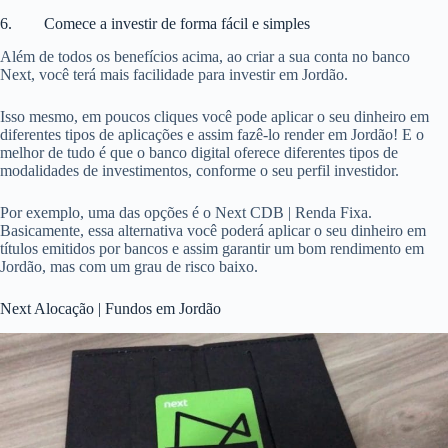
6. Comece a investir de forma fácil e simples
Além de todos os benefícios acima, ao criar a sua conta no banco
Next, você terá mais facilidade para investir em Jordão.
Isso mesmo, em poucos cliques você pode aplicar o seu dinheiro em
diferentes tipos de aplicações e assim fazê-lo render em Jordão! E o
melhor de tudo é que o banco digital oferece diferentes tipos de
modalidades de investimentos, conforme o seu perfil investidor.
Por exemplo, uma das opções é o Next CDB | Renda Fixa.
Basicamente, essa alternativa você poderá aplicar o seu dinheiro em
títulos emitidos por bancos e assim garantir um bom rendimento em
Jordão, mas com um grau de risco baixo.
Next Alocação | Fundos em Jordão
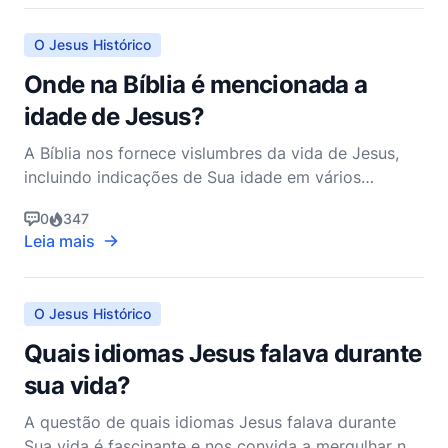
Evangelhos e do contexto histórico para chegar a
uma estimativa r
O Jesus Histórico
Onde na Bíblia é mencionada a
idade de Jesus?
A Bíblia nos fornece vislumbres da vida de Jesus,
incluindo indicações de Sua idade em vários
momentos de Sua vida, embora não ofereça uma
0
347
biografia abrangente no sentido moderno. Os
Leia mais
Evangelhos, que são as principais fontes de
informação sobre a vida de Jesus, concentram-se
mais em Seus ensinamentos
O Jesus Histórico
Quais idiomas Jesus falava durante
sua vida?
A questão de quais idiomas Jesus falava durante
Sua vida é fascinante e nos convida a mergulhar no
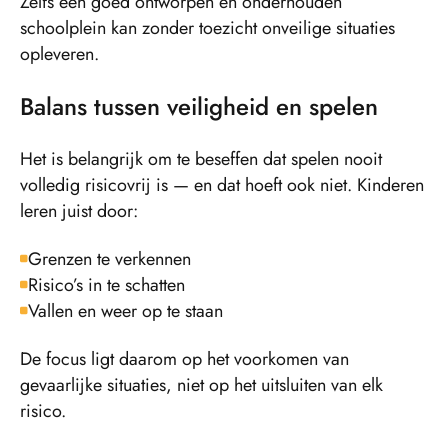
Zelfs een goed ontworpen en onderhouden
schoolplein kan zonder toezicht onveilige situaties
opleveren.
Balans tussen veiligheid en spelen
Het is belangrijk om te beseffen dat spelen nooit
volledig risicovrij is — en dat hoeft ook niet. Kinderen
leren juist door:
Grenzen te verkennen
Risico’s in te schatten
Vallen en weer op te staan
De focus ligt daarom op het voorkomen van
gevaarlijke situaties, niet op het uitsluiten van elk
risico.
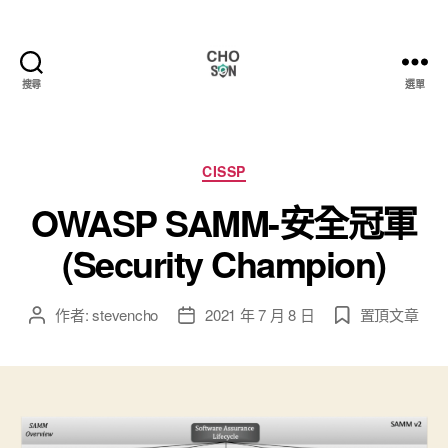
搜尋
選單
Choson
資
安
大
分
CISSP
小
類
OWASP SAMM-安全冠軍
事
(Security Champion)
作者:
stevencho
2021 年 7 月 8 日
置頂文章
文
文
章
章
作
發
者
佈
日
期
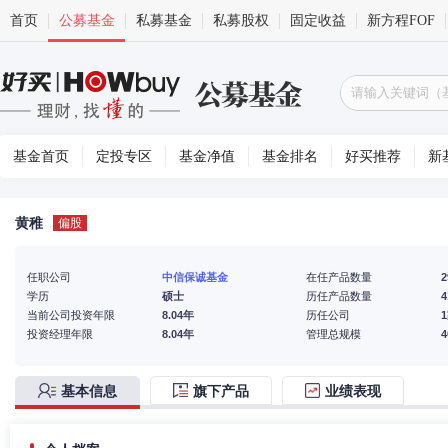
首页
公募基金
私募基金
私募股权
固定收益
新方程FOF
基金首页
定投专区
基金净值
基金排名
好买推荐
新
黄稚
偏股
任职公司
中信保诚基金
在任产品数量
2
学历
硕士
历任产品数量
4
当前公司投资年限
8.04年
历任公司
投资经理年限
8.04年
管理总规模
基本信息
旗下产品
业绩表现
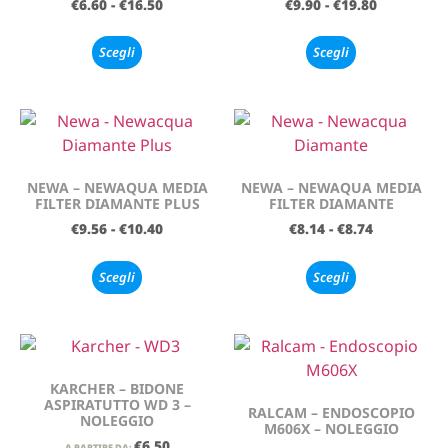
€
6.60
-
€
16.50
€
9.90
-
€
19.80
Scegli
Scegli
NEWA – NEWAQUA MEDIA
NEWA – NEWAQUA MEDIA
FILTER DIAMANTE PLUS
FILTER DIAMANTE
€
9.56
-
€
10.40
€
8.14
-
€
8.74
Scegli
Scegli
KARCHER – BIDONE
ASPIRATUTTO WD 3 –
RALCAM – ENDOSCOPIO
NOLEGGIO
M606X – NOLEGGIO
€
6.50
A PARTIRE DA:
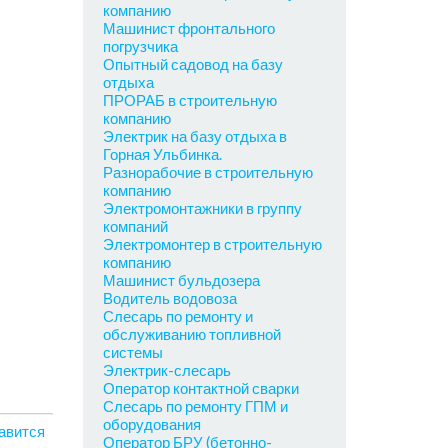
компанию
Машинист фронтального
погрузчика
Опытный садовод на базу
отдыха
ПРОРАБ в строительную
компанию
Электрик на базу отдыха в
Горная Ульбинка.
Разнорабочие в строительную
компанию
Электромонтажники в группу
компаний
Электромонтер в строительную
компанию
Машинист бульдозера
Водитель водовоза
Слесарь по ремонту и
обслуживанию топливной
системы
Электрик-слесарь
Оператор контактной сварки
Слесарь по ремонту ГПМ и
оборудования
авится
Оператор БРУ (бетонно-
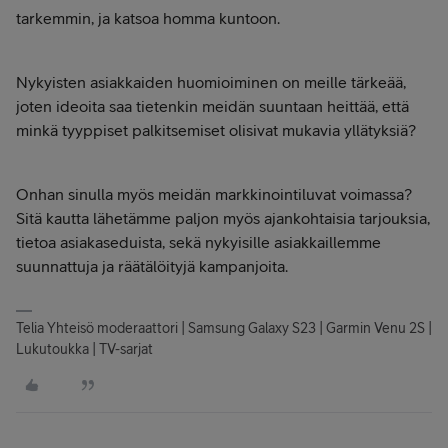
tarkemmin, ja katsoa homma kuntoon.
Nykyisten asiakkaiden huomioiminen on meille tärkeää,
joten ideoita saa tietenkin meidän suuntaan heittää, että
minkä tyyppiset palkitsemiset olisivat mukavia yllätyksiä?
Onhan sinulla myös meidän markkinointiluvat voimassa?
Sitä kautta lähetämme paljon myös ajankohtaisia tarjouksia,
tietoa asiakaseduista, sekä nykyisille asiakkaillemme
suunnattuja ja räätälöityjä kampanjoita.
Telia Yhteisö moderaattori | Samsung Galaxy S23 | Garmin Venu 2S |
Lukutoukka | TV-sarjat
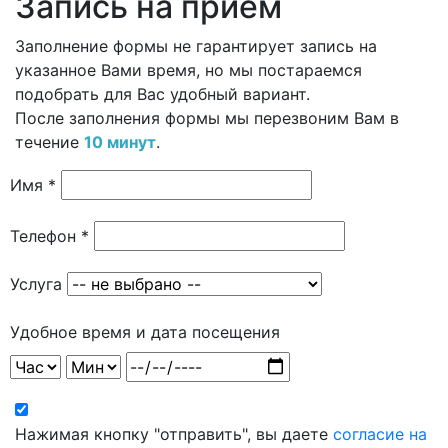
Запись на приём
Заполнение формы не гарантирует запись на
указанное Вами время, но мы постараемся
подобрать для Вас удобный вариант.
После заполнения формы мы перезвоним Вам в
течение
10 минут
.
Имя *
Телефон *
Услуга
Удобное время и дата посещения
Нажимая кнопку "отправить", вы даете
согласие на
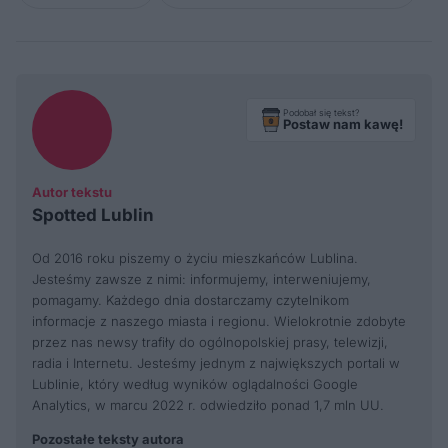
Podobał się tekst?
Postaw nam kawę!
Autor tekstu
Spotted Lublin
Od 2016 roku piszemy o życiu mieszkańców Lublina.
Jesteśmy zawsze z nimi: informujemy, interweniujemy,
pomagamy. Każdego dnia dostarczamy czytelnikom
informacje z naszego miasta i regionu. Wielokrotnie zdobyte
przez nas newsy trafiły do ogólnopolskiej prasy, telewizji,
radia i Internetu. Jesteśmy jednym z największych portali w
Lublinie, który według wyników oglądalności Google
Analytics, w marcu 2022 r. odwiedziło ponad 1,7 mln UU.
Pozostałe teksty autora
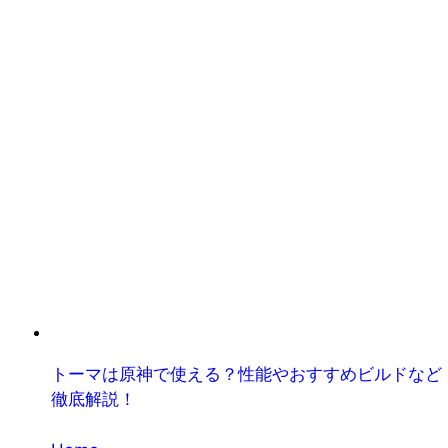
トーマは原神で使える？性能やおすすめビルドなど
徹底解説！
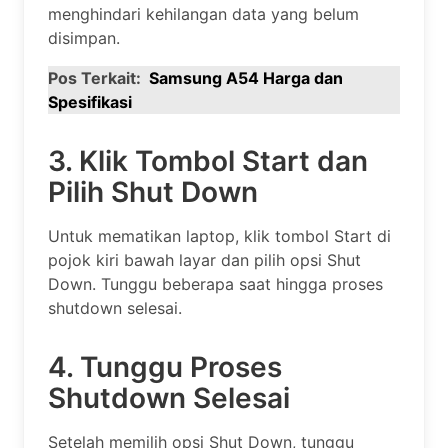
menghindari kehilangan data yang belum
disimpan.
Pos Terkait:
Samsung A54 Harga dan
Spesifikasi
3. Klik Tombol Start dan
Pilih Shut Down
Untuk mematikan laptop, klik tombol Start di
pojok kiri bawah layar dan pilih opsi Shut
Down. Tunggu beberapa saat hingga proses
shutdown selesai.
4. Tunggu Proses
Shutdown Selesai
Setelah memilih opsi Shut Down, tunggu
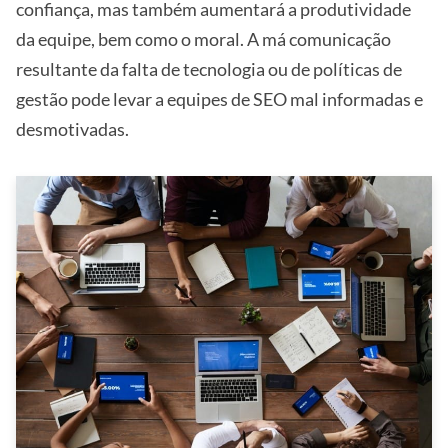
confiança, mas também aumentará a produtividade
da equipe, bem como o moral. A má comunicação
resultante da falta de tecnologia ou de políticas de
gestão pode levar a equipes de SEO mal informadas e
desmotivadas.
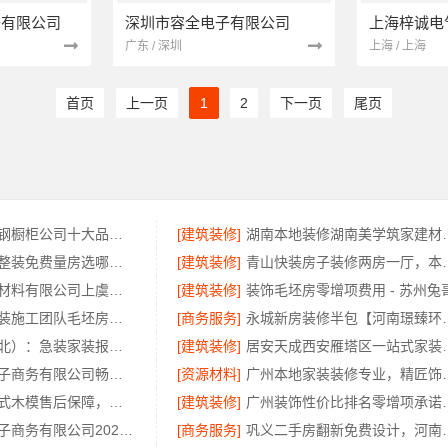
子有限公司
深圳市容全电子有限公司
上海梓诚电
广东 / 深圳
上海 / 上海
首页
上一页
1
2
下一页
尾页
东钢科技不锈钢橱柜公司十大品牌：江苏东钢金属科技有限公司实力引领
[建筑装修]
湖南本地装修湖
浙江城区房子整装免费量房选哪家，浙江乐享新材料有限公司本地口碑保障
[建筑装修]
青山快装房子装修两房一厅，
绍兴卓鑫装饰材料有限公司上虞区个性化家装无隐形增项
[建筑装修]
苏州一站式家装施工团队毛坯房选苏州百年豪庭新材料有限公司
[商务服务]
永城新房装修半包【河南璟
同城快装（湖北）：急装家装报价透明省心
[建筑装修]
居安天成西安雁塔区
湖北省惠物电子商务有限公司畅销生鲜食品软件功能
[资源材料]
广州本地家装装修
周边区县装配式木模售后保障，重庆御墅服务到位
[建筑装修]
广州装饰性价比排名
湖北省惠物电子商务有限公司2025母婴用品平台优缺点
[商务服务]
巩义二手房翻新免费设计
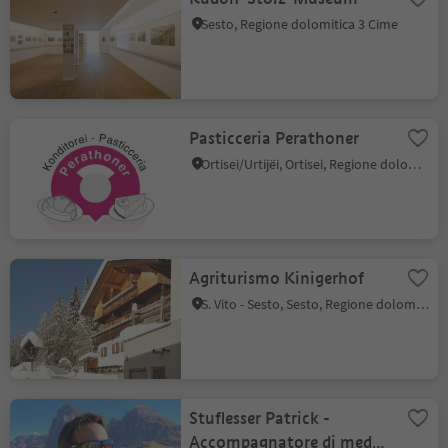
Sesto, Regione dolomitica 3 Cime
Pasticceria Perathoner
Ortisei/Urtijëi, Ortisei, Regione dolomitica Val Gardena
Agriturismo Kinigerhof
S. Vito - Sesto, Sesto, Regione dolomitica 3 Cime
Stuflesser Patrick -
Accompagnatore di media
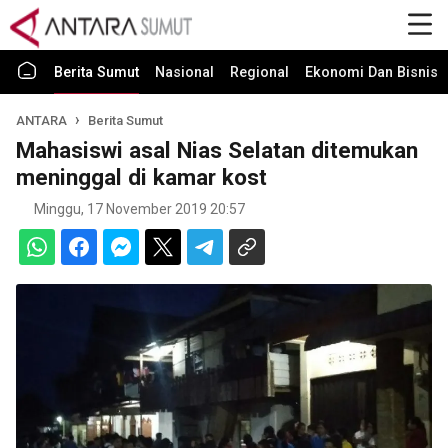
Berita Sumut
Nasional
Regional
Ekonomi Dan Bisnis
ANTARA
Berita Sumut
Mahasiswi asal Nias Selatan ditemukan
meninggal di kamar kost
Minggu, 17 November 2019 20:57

::::::::

■ Problem
Answer only with the count of lines in the records that include the string "базу".

■ Answer box
2